Gaziantep Üniversitesi (GAÜN) Tıp Fakültesi Pediatri Ana Bilim Dalı Öğretim Üyesi Prof. Dr. Metin Kılınç, özellikle yaz dönemlerinde terlemeyle birlikte bebeklerin ve çocukların su kaybettiğini belirtti.
Çocukların bu durumda ebeveynlerinden susadıklarını söyleyerek su isteyebildiklerini kaydeden Kılınç, ancak bebeklerin kendilerini ifade edemediklerini vurguladı.
Ebeveynlerin bu gerçeği göz ardı etmemelerini isteyen Kılınç, sözlerini şöyle sürdürdü: "Bebeklerde su kaybı huzursuzluk, iştahsızlık, sürekli ağlama ve aşırı durumlarda ise şoka neden olabilir.
Huzursuzlukla başlayan belirtiler bebeğin su dengesinin korunmaması halinde yemek yememeyi ve sürekli ağlamayı beraberinde getirir. Sonrasında ise bebek sürekli uyuma eğilimindedir. Aşırı su kaybı yaşayan bebek ise bu durumun sonucu olarak şoka girebilir."

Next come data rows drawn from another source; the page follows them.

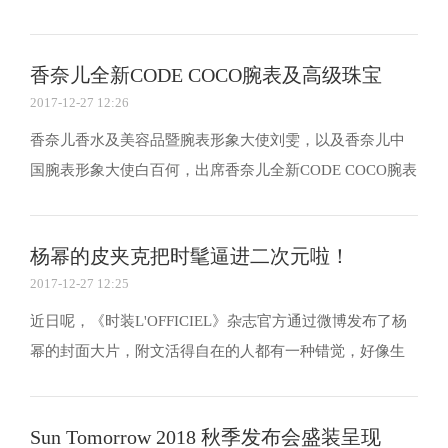
了。小说《何所冬暖》由顾西爵编著，早在2012年就已经
出版。 五年过去了，当小说被搬上大荧幕，王子文饰演的
香奈儿全新CODE COCO腕表及高级珠宝
简安桀和贾乃亮饰演的席郗辰，将书中的故事完美演绎...
2017-12-27 12:26
GALLERY
香奈儿香水及美容品暨腕表形象大使刘雯，以及香奈儿中
国腕表形象大使白百何，出席香奈儿全新CODE COCO腕表
及高级珠宝GALLERY系列发布派对。 香奈儿香水及美容品
暨腕表形象大使刘雯 身着2018早春度假系列 流苏斜纹软呢
杨幂的皮夹克把时髦逼进二次元啦！
外套，刺绣乌干纱半身裙(款式71)，搭配同系列斜纹软...
2017-12-27 12:25
近日呢，《时装L'OFFICIEL》杂志官方通过微博发布了杨
幂的封面大片，附文活得自在的人都有一种错觉，好像生
理年龄和实际状态间，存在一个微妙的差值。这种差值的
意义在于，人生从来就不是老不老的问题，而是活出自己
Sun Tomorrow 2018 秋季发布会盛装呈现
的节奏，从心所欲不逾矩。说什么目力所及，那都是被...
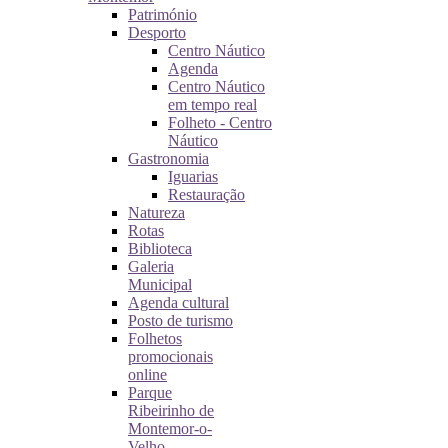
Património
Desporto
Centro Náutico
Agenda
Centro Náutico
em tempo real
Folheto - Centro
Náutico
Gastronomia
Iguarias
Restauração
Natureza
Rotas
Biblioteca
Galeria
Municipal
Agenda cultural
Posto de turismo
Folhetos
promocionais
online
Parque
Ribeirinho de
Montemor-o-
Velho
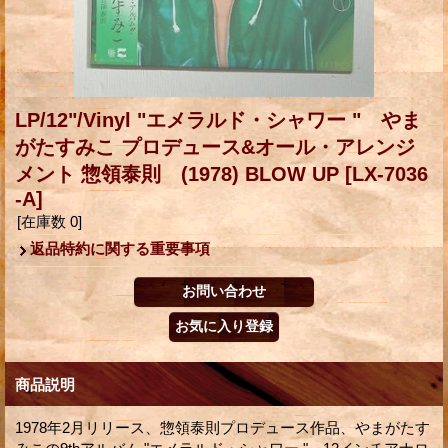
LP/12"/Vinyl "エメラルド・シャワー " やま
がたすみこ プロデュース&オール・アレンジ
メント 惣領泰則 (1978) BLOW UP
[LX-7036
-A]
[在庫数 0]
返品特約に関する重要事項
商品説明
1978年2月リリース、惣領泰則プロデュース作品、やまがたす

Kılınç, özellikle aşırı sıcak günlerde bebeklere mutlaka sık aralıklarla su verilmesi gerektiğini, bunun bebeğin su kaybının önlenmesi açısından önemli olduğunu ifade etti.
SICAK ÇARPMASI VE BURUN KANAMASI
Kılınç, dışarıda hava kaç derece olursa olsun vücut iç sıcaklığının 36.5-37 derece olduğuna dikkati çekti. Aşırı sıcakta güneş altında uzun süre kalındığında terleme metabolizmasının bozulduğunu ve vücut iç ısısının arttığını belirten Kılınç, şunları anlattı:
"İç ısı yükselip terleme metabolizması bozulunca ani iç ısı yükselmesiyle çocuk şoka girebiliyor. Yüz kızarması, bayılma, çarpıntı gibi belirtiler ortaya çıkabiliyor.
Sürekli dışarıda oynamak isteyen çocukları evde tutmak aileler için bir hayli güçtür, ancak çok sıcak havalarda çocukların sabah saatlerinde saat 10.00’a kadar, akşam ise saat 17.00’den sonra dışarı çıkarılması uygundur."
Aşırı sıcaklarda çocuklarda burun kanamasının da sıkça görüldüğünü hatırlatan Kılınç, bu kanamaların aşırı sıcağın etkisiyle burun içindeki mukozanın çatlamasından kaynaklandığını söyledi.